On Sun, 20 Jun 2004 10:40:40 +0000,
(Robert Bonomi) wrote:

In article ,
Brian Whatcott wrote:
On Mon, 14 Jun 2004 15:17:48 GMT, Dave S
wrote:
//
/// how much energy the radio
system is being exposed to flying by the transmitting elements a mile
away laterally, and how prudent that is for the longevity of the
components. Lets use 50,000 watts if that is appropriate for the example.

Dave

Here's a rough, rough estimate of
intercepted power.
If 50 kw were distributed through a spherical surface of 1 mile in
radius, what would the power intercepted by one square yard?
(arbitrary cross-section value for a 1/4 wave whip...)
power times Antenna cross-section / Extended surface area
[4/3 pi r squared] = 4 milliwatts
[Brian]

Correction: surface area of a sphere is 4 pi r squared
(volume is 4/3 pi r cubed)

1.294 milliwatts per SQUARE YARD of surface area, at 1 statute mile

/// It's true, they they are limited to 50kw 'out the back of the transmitter' ,
*BUT* 'gain' antennas are almost universally deployed by VHF (and above)
stations. An 'effective radiated power' in the several _megawatt_ range
is not uncommon.
///
A typical VHF aircraft antenna is, electrically, about 4/3 of a yard long.
if it is 1/4" in diameter, it presents a maximum cross-section of just
about 1/100 of 1 square yard.

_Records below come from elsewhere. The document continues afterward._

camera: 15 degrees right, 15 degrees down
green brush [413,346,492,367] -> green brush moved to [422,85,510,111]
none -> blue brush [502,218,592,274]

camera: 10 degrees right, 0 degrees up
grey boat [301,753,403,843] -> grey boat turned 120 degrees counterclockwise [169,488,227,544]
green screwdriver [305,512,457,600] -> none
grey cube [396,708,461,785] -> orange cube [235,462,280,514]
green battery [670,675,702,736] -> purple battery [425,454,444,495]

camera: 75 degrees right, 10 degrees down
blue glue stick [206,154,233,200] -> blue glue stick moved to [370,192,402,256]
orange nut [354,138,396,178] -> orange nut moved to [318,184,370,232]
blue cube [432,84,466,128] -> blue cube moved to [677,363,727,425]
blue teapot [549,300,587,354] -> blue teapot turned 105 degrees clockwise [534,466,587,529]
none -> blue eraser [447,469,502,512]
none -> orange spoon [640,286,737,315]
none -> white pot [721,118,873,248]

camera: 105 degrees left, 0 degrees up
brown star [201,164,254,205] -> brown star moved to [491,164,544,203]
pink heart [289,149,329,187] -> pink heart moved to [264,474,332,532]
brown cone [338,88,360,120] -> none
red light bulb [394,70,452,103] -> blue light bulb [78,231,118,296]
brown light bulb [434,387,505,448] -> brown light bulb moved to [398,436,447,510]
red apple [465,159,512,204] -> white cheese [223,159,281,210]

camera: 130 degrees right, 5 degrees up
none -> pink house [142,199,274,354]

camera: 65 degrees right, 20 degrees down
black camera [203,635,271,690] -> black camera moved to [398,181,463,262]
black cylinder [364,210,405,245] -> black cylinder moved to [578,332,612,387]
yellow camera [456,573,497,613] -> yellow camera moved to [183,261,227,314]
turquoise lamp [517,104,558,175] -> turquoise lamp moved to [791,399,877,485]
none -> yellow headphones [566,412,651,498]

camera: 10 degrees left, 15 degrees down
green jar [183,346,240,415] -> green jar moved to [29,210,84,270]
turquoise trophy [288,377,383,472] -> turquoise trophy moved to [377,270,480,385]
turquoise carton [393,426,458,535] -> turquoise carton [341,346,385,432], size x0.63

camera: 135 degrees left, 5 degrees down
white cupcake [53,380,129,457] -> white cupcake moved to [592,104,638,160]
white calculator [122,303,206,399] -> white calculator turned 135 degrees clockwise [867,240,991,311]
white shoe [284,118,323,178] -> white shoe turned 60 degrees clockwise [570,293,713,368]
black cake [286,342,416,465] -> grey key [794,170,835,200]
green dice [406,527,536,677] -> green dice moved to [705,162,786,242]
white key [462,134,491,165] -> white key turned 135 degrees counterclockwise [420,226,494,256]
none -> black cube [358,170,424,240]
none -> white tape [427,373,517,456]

Which, at 100% capture/conversion efficiency
would pick up just under 0.5milliwatts of energy. v^2 would be 0.025 -- the
peak voltage would be about 0.158 V.

Capture/conversion efficiency is nowhere *near* 100%. ///

[Robert]


I am glad SOMEONE knew the formula for the surface of a sphere.
That's a correction factor of X3 Then things go a little askew.
"Cross-section" is not a term denoting actual area, but equivalent
radio cross-section. As in "The Stealth bomber had a radar cross
section of 1.2 square feet"
Just as cross-sections can be reduced, cross-sections can be increased
(at a given frequency) , for example, . by a broadside dipole array.
That's the major problem with your input, in fact.

Brian W